I have this dataset in R:
library(stringr)
set.seed(999)
col1 = sample.int(5, 100, replace = TRUE)
col2 = sample.int(5, 100, replace = TRUE)
col3 = sample.int(5, 100, replace = TRUE)
col4 = sample.int(5, 100, replace = TRUE)
col5 = sample.int(5, 100, replace = TRUE)
col6 = sample.int(5, 100, replace = TRUE)
col7 = sample.int(5, 100, replace = TRUE)
col8 = sample.int(5, 100, replace = TRUE)
col9 = sample.int(5, 100, replace = TRUE)
col10 = sample.int(5, 100, replace = TRUE)
d = data.frame(id = 1:10, seq = c(paste(col1, collapse = ""), paste(col2, collapse = ""), paste(col3, collapse = ""), paste(col4, collapse = ""), paste(col5, collapse = ""), paste(col6, collapse = ""), paste(col7, collapse = ""), paste(col8, collapse = ""), paste(col9, collapse = ""), paste(col10, collapse = "")))
For each row, I would like to create new variables:
- d$most_common: the most common element in each row
- d$second_most_common: the second most common element in each row
- d$third_most_common: the third most common element in each row
I tried to do this with the following function (Find the most frequent value by row):
rowMode <- function(x, ties = NULL, include.na = FALSE) {
# input checks data
if ( !(is.matrix(x) | is.data.frame(x)) ) {
stop("Your data is not a matrix or a data.frame.")
}
# input checks ties method
if ( !is.null(ties) && !(ties %in% c("random", "first", "last")) ) {
stop("Your ties method is not one of 'random', 'first' or 'last'.")
}
# set ties method to 'random' if not specified
if ( is.null(ties) ) ties <- "random"
# create row frequency table
rft <- table(c(row(x)), unlist(x), useNA = c("no","ifany")[1L + include.na])
# get the mode for each row
colnames(rft)[max.col(rft, ties.method = ties)]
}
rowMode(d[1,1])
This gave me an error:
Error in rowMode(d[1, 1]) : Your data is not a matrix or a data.frame.
Which is a bit confusing, seeing as "d" is a data.frame.
- Is there an easier way to do this?
Thank you!

## EXERCISES
A – Could you reproduce the passage of the forum post that begins at the words "col5 = sample.int(5, 100, replace" and stops after "col10 = sample.int(5, 100, replace = TRUE)", word for word?
B – Can you write out every one of the records below line by line, with no changes?

## EXTRACTED ENTRIES
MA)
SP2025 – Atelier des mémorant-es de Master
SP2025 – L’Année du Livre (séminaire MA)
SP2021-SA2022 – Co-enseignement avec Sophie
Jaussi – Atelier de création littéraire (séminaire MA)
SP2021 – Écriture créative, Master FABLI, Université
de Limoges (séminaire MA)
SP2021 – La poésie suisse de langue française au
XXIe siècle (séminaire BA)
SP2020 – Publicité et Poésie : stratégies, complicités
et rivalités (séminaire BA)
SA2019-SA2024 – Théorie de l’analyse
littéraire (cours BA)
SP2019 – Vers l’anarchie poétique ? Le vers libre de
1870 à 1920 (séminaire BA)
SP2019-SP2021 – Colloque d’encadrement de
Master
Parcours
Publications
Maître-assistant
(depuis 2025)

## LIST OF SOLUTIONS
A –
col5 = sample.int(5, 100, replace = TRUE)
col6 = sample.int(5, 100, replace = TRUE)
col7 = sample.int(5, 100, replace = TRUE)
col8 = sample.int(5, 100, replace = TRUE)
col9 = sample.int(5, 100, replace = TRUE)
col10 = sample.int(5, 100, replace = TRUE)

B –
MA)
SP2025 – Atelier des mémorant-es de Master
SP2025 – L’Année du Livre (séminaire MA)
SP2021-SA2022 – Co-enseignement avec Sophie
Jaussi – Atelier de création littéraire (séminaire MA)
SP2021 – Écriture créative, Master FABLI, Université
de Limoges (séminaire MA)
SP2021 – La poésie suisse de langue française au
XXIe siècle (séminaire BA)
SP2020 – Publicité et Poésie : stratégies, complicités
et rivalités (séminaire BA)
SA2019-SA2024 – Théorie de l’analyse
littéraire (cours BA)
SP2019 – Vers l’anarchie poétique ? Le vers libre de
1870 à 1920 (séminaire BA)
SP2019-SP2021 – Colloque d’encadrement de
Master
Parcours
Publications
Maître-assistant
(depuis 2025)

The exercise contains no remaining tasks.